The importance of EMOC need assessment cannot be over emphasized as it helps to identify gaps and problems through qualitative and quantitative data on the adequacy and quality of EMOC services [18,19,49].It provide a critical steps in improving equitable access to EmOC services and help strengthens overall health systems [18,19]. These will help guide policy decisions, planning and budgeting to reform and strengthens the health system most especially with this era of global agenda of Sustainable Development Goals (SDG)–2030. This study therefore aimed to assess the availability and quality of emergency obstetric and newborn care in Esan Central LGA, Edo state.
Research Questions.
1. Reducing maternal death; are there adequate emergency obstetric care services in Esan central LGA?

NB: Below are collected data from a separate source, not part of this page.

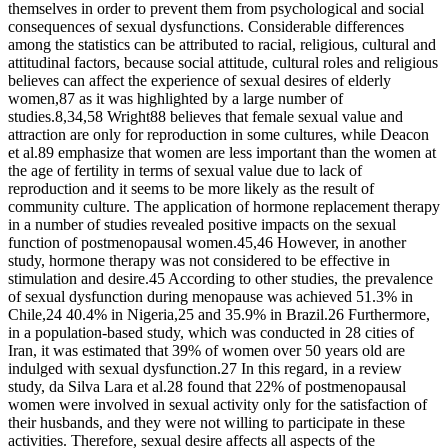
themselves in order to prevent them from psychological and social
consequences of sexual dysfunctions. Considerable differences
among the statistics can be attributed to racial, religious, cultural and
attitudinal factors, because social attitude, cultural roles and religious
believes can affect the experience of sexual desires of elderly
women,87 as it was highlighted by a large number of
studies.8,34,58 Wright88 believes that female sexual value and
attraction are only for reproduction in some cultures, while Deacon
et al.89 emphasize that women are less important than the women at
the age of fertility in terms of sexual value due to lack of
reproduction and it seems to be more likely as the result of
community culture. The application of hormone replacement therapy
in a number of studies revealed positive impacts on the sexual
function of postmenopausal women.45,46 However, in another
study, hormone therapy was not considered to be effective in
stimulation and desire.45 According to other studies, the prevalence
of sexual dysfunction during menopause was achieved 51.3% in
Chile,24 40.4% in Nigeria,25 and 35.9% in Brazil.26 Furthermore,
in a population-based study, which was conducted in 28 cities of
Iran, it was estimated that 39% of women over 50 years old are
indulged with sexual dysfunction.27 In this regard, in a review
study, da Silva Lara et al.28 found that 22% of postmenopausal
women were involved in sexual activity only for the satisfaction of
their husbands, and they were not willing to participate in these
activities. Therefore, sexual desire affects all aspects of the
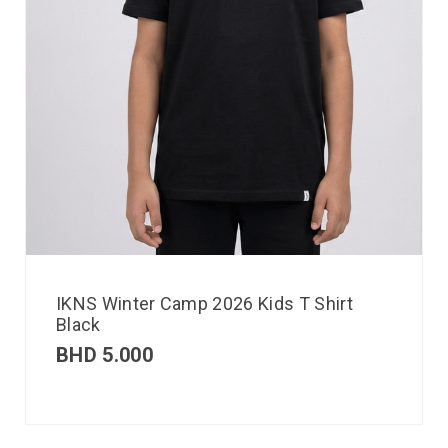
IKNS Winter Camp 2026 Kids T Shirt
Black
BHD
5.000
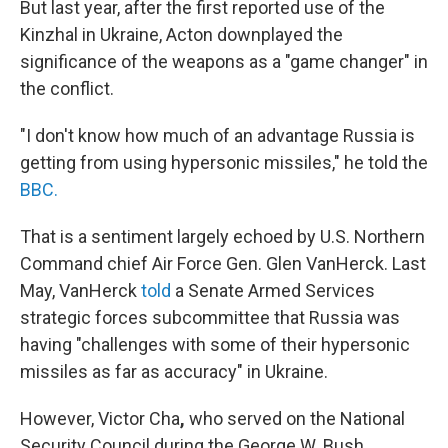
But last year, after the first reported use of the
Kinzhal in Ukraine, Acton downplayed the
significance of the weapons as a "game changer" in
the conflict.
"I don't know how much of an advantage Russia is
getting from using hypersonic missiles," he told the
BBC.
That is a sentiment largely echoed by U.S. Northern
Command chief Air Force Gen. Glen VanHerck. Last
May, VanHerck
told
a Senate Armed Services
strategic forces subcommittee that Russia was
having "challenges with some of their hypersonic
missiles as far as accuracy" in Ukraine.
However, Victor Cha
,
who served on the National
Security Council during the George W. Bush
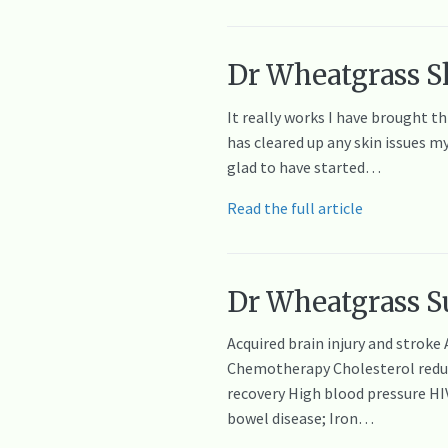
Dr Wheatgrass Sk
It really works I have brought t
has cleared up any skin issues m
glad to have started…
Read the full article
Dr Wheatgrass Su
Acquired brain injury and stroke
Chemotherapy Cholesterol reducti
recovery High blood pressure H
bowel disease; Iron…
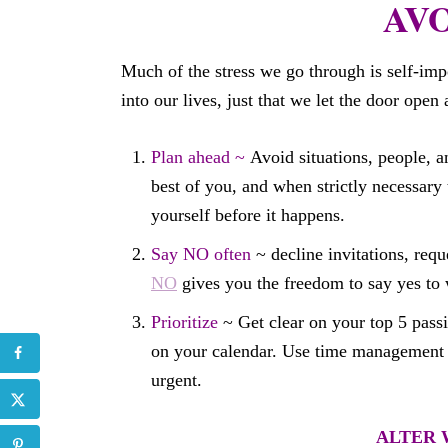
AVOI
Much of the stress we go through is self-im
into our lives, just that we let the door open 
Plan ahead ~
Avoid situations, people, an
best of you, and when strictly necessary 
yourself before it happens.
Say NO often
~ decline invitations, requ
NO
gives you the freedom to say yes to 
Prioritize
~ Get clear on your top 5 passi
on your calendar. Use time management t
urgent.
ALTER W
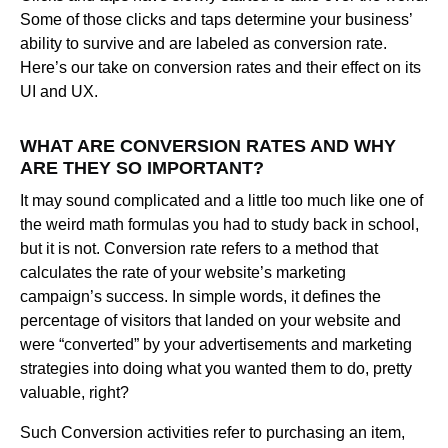
Some of those clicks and taps determine your business’
ability to survive and are labeled as conversion rate.
Here’s our take on conversion rates and their effect on its
UI and UX.
WHAT ARE CONVERSION RATES AND WHY
ARE THEY SO IMPORTANT?
It may sound complicated and a little too much like one of
the weird math formulas you had to study back in school,
but it is not. Conversion rate refers to a method that
calculates the rate of your website’s marketing
campaign’s success. In simple words, it defines the
percentage of visitors that landed on your website and
were “converted” by your advertisements and marketing
strategies into doing what you wanted them to do, pretty
valuable, right?
Such Conversion activities refer to purchasing an item,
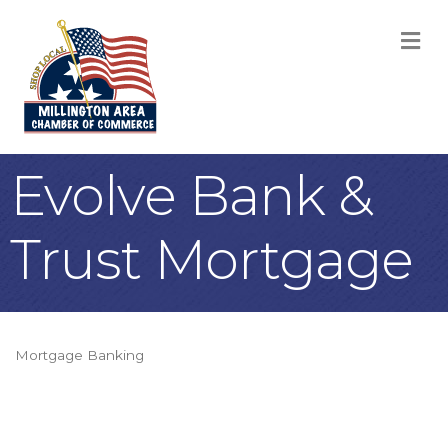
M
Evolve Bank &
Trust Mortgage
Mortgage Banking
Categories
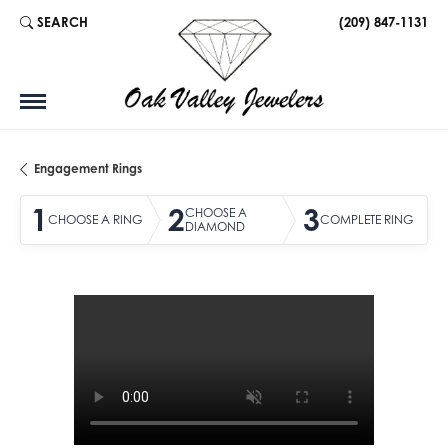
SEARCH
(209) 847-1131
TOGGLE TOOLBAR SEARCH MENU
Engagement Rings
1
2
3
CHOOSE A
CHOOSE A RING
COMPLETE RING
DIAMOND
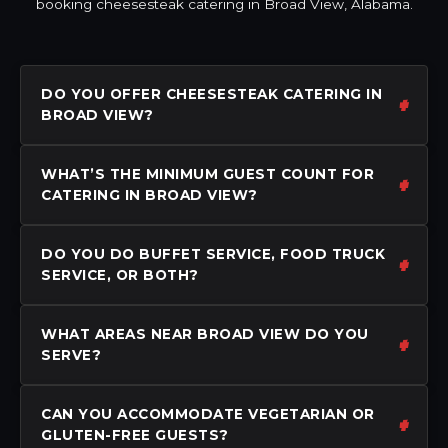
booking cheesesteak catering in Broad View, Alabama.
DO YOU OFFER CHEESESTEAK CATERING IN
BROAD VIEW?
WHAT’S THE MINIMUM GUEST COUNT FOR
CATERING IN BROAD VIEW?
DO YOU DO BUFFET SERVICE, FOOD TRUCK
SERVICE, OR BOTH?
WHAT AREAS NEAR BROAD VIEW DO YOU
SERVE?
CAN YOU ACCOMMODATE VEGETARIAN OR
GLUTEN-FREE GUESTS?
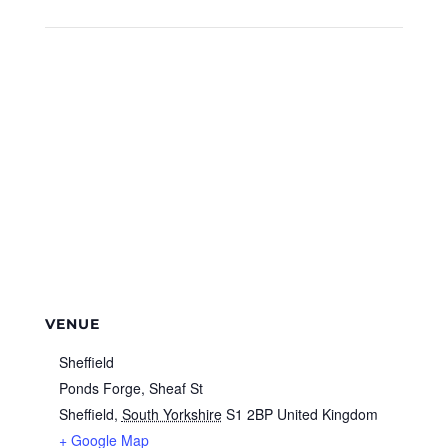
VENUE
Sheffield
Ponds Forge, Sheaf St
Sheffield
,
South Yorkshire
S1 2BP
United Kingdom
+ Google Map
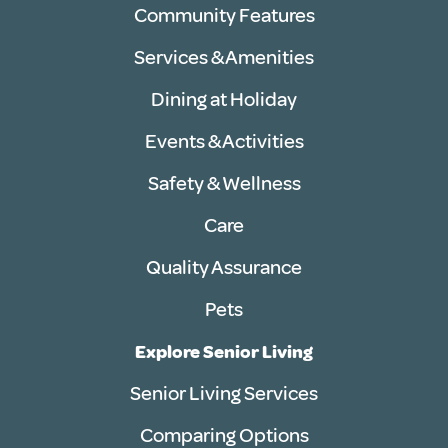
Community Features
Services & Amenities
Dining at Holiday
Events & Activities
Safety & Wellness
Care
Quality Assurance
Pets
Explore Senior Living
Senior Living Services
Comparing Options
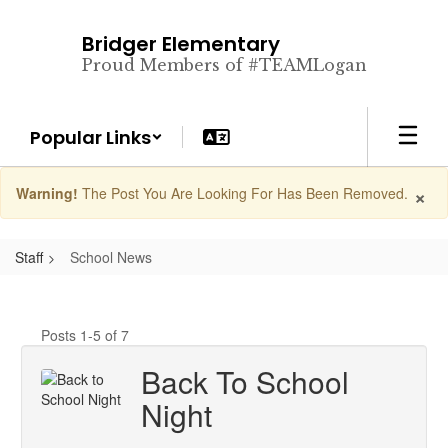
Skip
to
Bridger Elementary
main
Proud Members of #TEAMLogan
content
Popular Links
×
Warning!
The Post You Are Looking For Has Been Removed.
Staff
School News
Posts 1-5 of 7
Back To School
Night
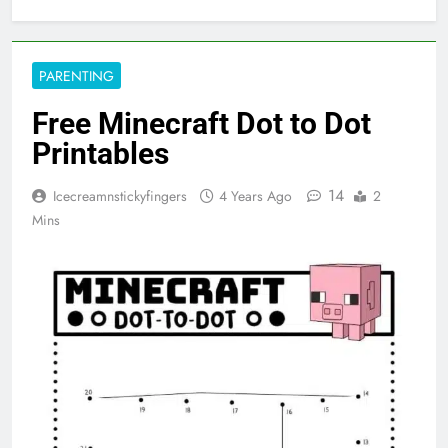
PARENTING
Free Minecraft Dot to Dot
Printables
14
Icecreamnstickyfingers
4 Years Ago
2
Mins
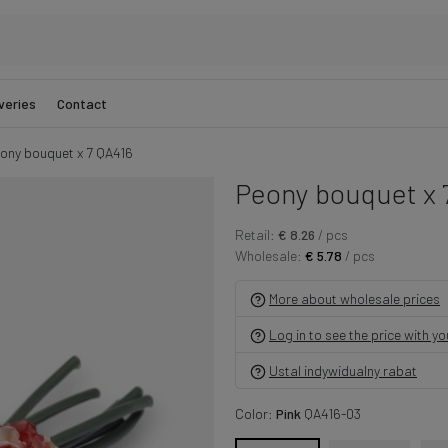
veries
Contact
ony bouquet x 7 QA416
Peony bouquet x 
Retail:
€ 8.26
/ pcs
Wholesale:
€ 5.78
/ pcs
More about wholesale prices
Log in to see the price with y
Ustal indywidualny rabat
Color:
Pink
QA416-03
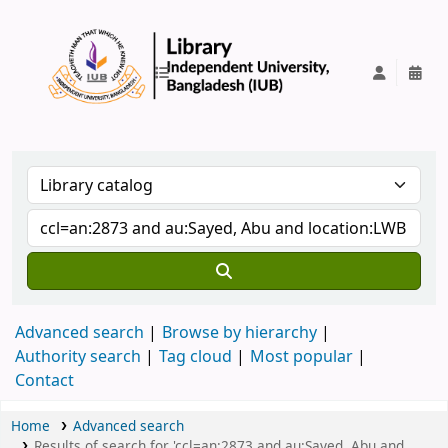
IUB Library
Advanced search
Browse by hierarchy
Authority search
Tag cloud
Most popular
Contact
Home
Advanced search
Results of search for 'ccl=an:2873 and au:Sayed, Abu and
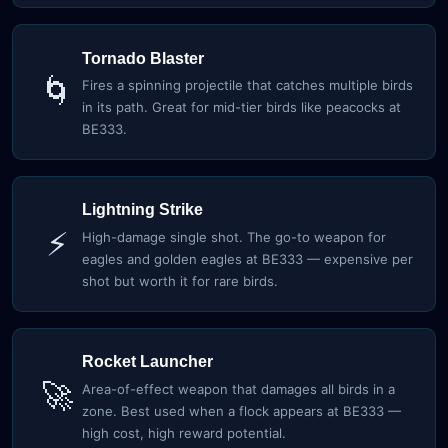
Tornado Blaster
🌀
Fires a spinning projectile that catches multiple birds
in its path. Great for mid-tier birds like peacocks at
BE333.
Lightning Strike
⚡
High-damage single shot. The go-to weapon for
eagles and golden eagles at BE333 — expensive per
shot but worth it for rare birds.
Rocket Launcher
🚀
Area-of-effect weapon that damages all birds in a
zone. Best used when a flock appears at BE333 —
high cost, high reward potential.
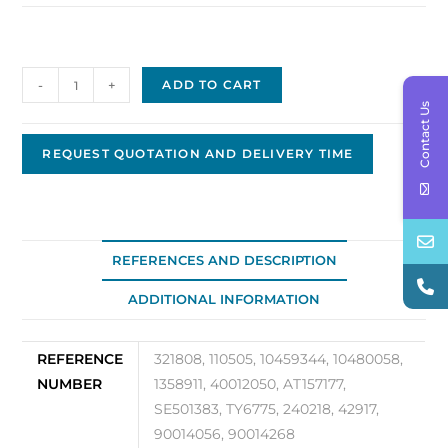
Delco
-
+
ADD TO CART
Replacement
Contact Us
Alternator
DA-
REQUEST QUOTATION AND DELIVERY TIME
73
quantity
REFERENCES AND DESCRIPTION
ADDITIONAL INFORMATION
REFERENCE
321808, 110505, 10459344, 10480058,
NUMBER
1358911, 40012050, AT157177,
SE501383, TY6775, 240218, 42917,
90014056, 90014268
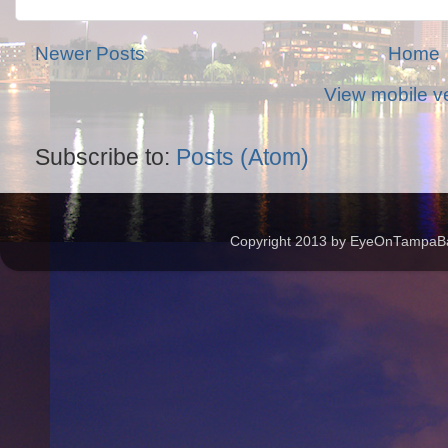
Newer Posts
Home
View mobile v
Subscribe to:
Posts (Atom)
Copyright 2013 by EyeOnTampaBay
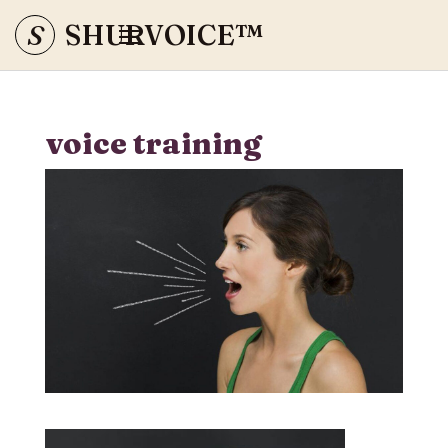
S
SHURVOICE
™
voice training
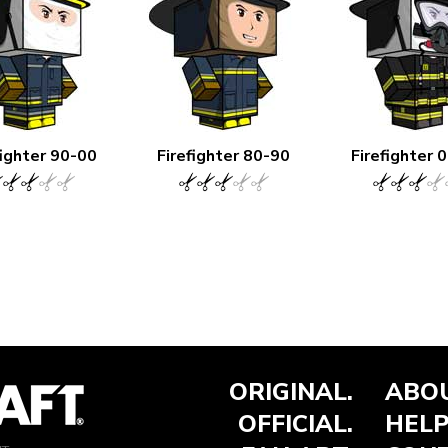
fighter 90-00
Firefighter 80-90
Firefighter 
ORIGINAL.
ABOU
OFFICIAL.
HELP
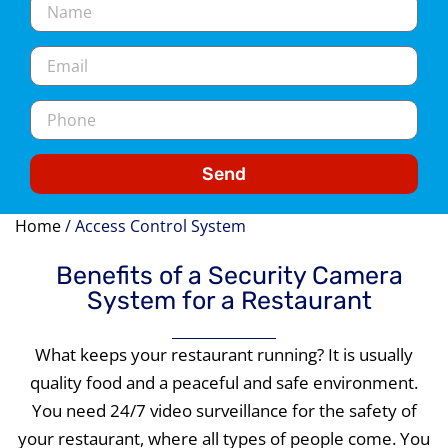
Send
Home
/
Access Control System
Benefits of a Security Camera
System for a Restaurant
What keeps your restaurant running? It is usually
quality food and a peaceful and safe environment.
You need 24/7 video surveillance for the safety of
your restaurant, where all types of people come. You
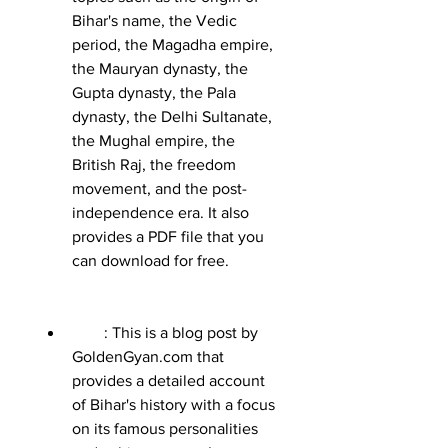
Bihar's name, the Vedic 
period, the Magadha empire, 
the Mauryan dynasty, the 
Gupta dynasty, the Pala 
dynasty, the Delhi Sultanate, 
the Mughal empire, the 
British Raj, the freedom 
movement, and the post-
independence era. It also 
provides a PDF file that you 
can download for free.
        : This is a blog post by 
GoldenGyan.com that 
provides a detailed account 
of Bihar's history with a focus 
on its famous personalities 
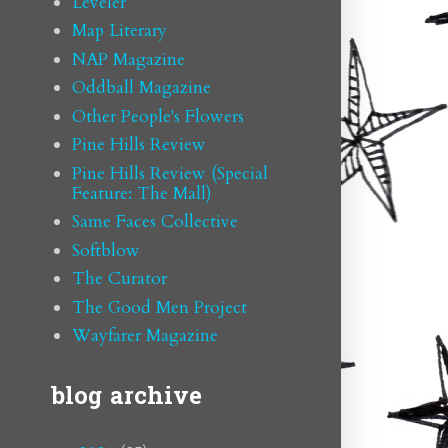
Leveler
Map Literary
NAP Magazine
Oddball Magazine
Other People's Flowers
Pine Hills Review
Pine Hills Review (Special
Feature: The Mall)
Same Faces Collective
Softblow
The Curator
The Good Men Project
Wayfarer Magazine
blog archive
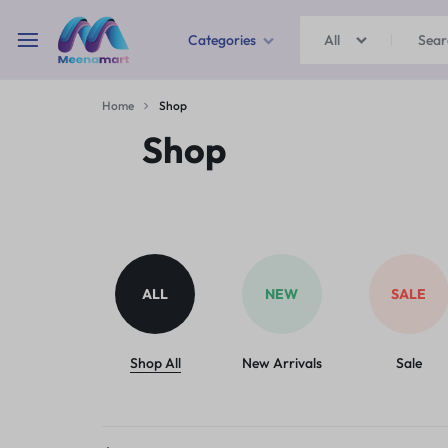
Categories
All
MEENAMART
Home
Shop
Home & Garden
Shop
Kitchen Storage & Containers
Travel Duffles
Uncategorized
ALL
NEW
SALE
Bras
Ball pen
Shop All
New Arrivals
Sale
School Bag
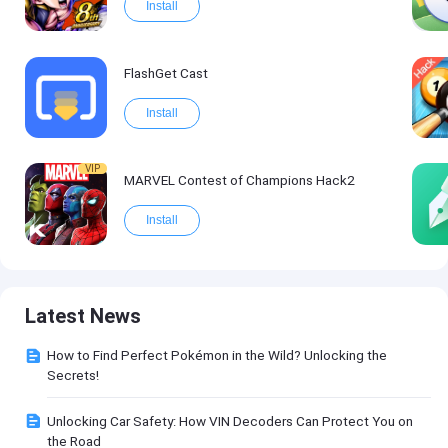
Install
FlashGet Cast
Install
VIP
MARVEL Contest of Champions Hack2
Install
Latest News
How to Find Perfect Pokémon in the Wild? Unlocking the
Secrets!
Unlocking Car Safety: How VIN Decoders Can Protect You on
the Road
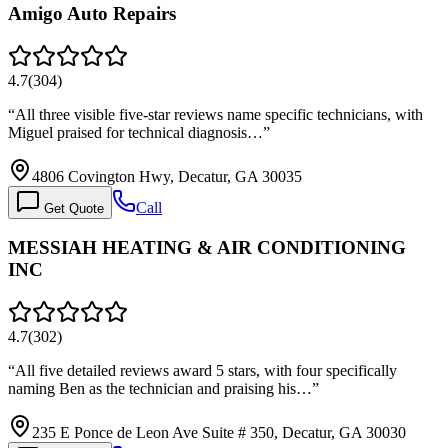
Amigo Auto Repairs
4.7
(
304
)
“
All three visible five-star reviews name specific technicians, with
Miguel praised for technical diagnosis…
”
4806 Covington Hwy, Decatur, GA 30035
Call
Get Quote
MESSIAH HEATING & AIR CONDITIONING
INC
4.7
(
302
)
“
All five detailed reviews award 5 stars, with four specifically
naming Ben as the technician and praising his…
”
235 E Ponce de Leon Ave Suite # 350, Decatur, GA 30030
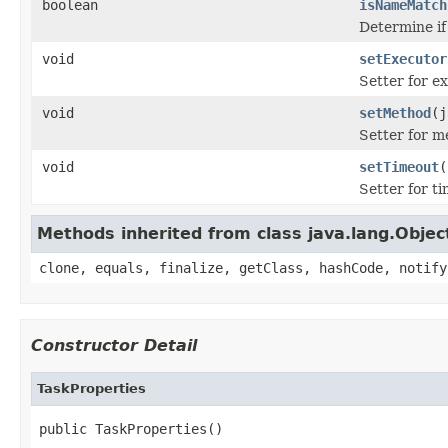
boolean
isNameMatch
Determine if
void
setExecutor
Setter for e
void
setMethod
(j
Setter for 
void
setTimeout
(
Setter for t
Methods inherited from class java.lang.Objec
clone, equals, finalize, getClass, hashCode, notify
Constructor Detail
TaskProperties
public TaskProperties()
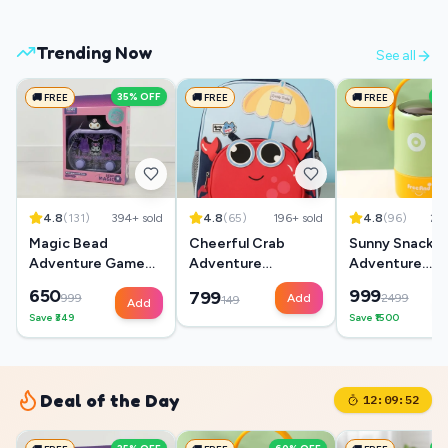
Trending Now
See all
35
% OFF
6
🚚 FREE
🚚 FREE
🚚 FREE
4.8
(
131
)
394
+ sold
4.8
(
65
)
196
+ sold
4.8
(
96
)
28
Magic Bead
Cheerful Crab
Sunny Snack
Adventure Game
Adventure
Adventure
Box
Backpack
Lunchbox
650
999
799
999
Add
2499
149
Add
Save ₹
349
Save ₹
1500
Deal of the Day
12:09:51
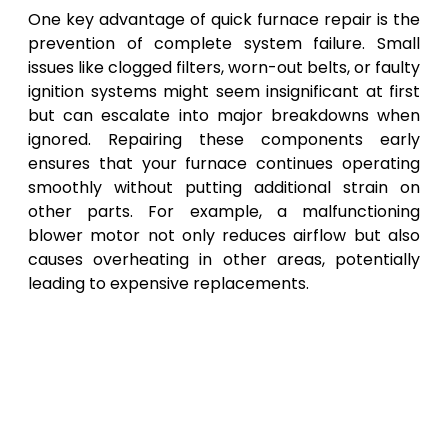
One key advantage of quick furnace repair is the
prevention of complete system failure. Small
issues like clogged filters, worn-out belts, or faulty
ignition systems might seem insignificant at first
but can escalate into major breakdowns when
ignored. Repairing these components early
ensures that your furnace continues operating
smoothly without putting additional strain on
other parts. For example, a malfunctioning
blower motor not only reduces airflow but also
causes overheating in other areas, potentially
leading to expensive replacements.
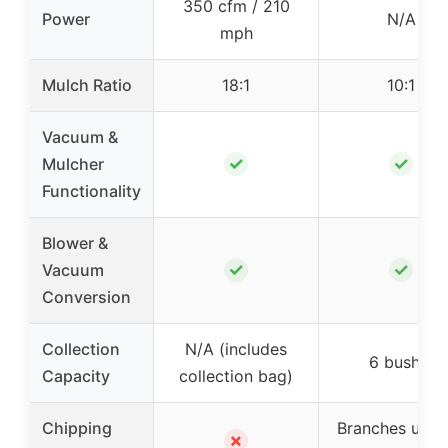
350 cfm / 210
Power
N/A
mph
Mulch Ratio
18:1
10:1
Vacuum &
✓
✓
Mulcher
Functionality
Blower &
✓
✓
Vacuum
Conversion
Collection
N/A (includes
6 bushel
Capacity
collection bag)
Chipping
Branches up t
✗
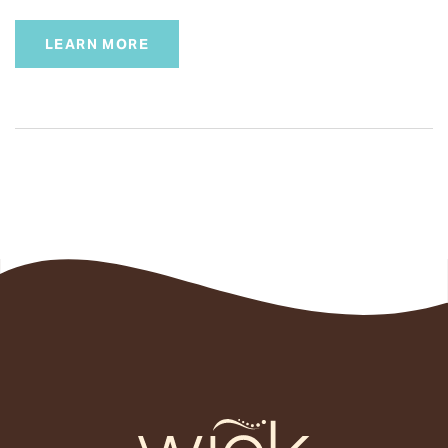
LEARN MORE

2. Reducing maternal death, if there are adequate EmONC services: what are their qualities in Esan central LGA
General Objective
To assess the availability and quality of Emergency Obstetric and Newborn Care (EmONC) Services in Esan Central LGA of Edo State.
Specific Objectives
1. To determine the number of health center offering maternity services in proportion to the population of Esan Central LGA.
2. To determine the number of health centers with adequate facilities for EmONC services in proportion to the population of Esan Central LGA.
3. To determine the preparedness of health facilities to offer quality EmONC services in Esan Central LGA.
4. To determine the Perception on the quality of EmONC services in Esan Central LGA.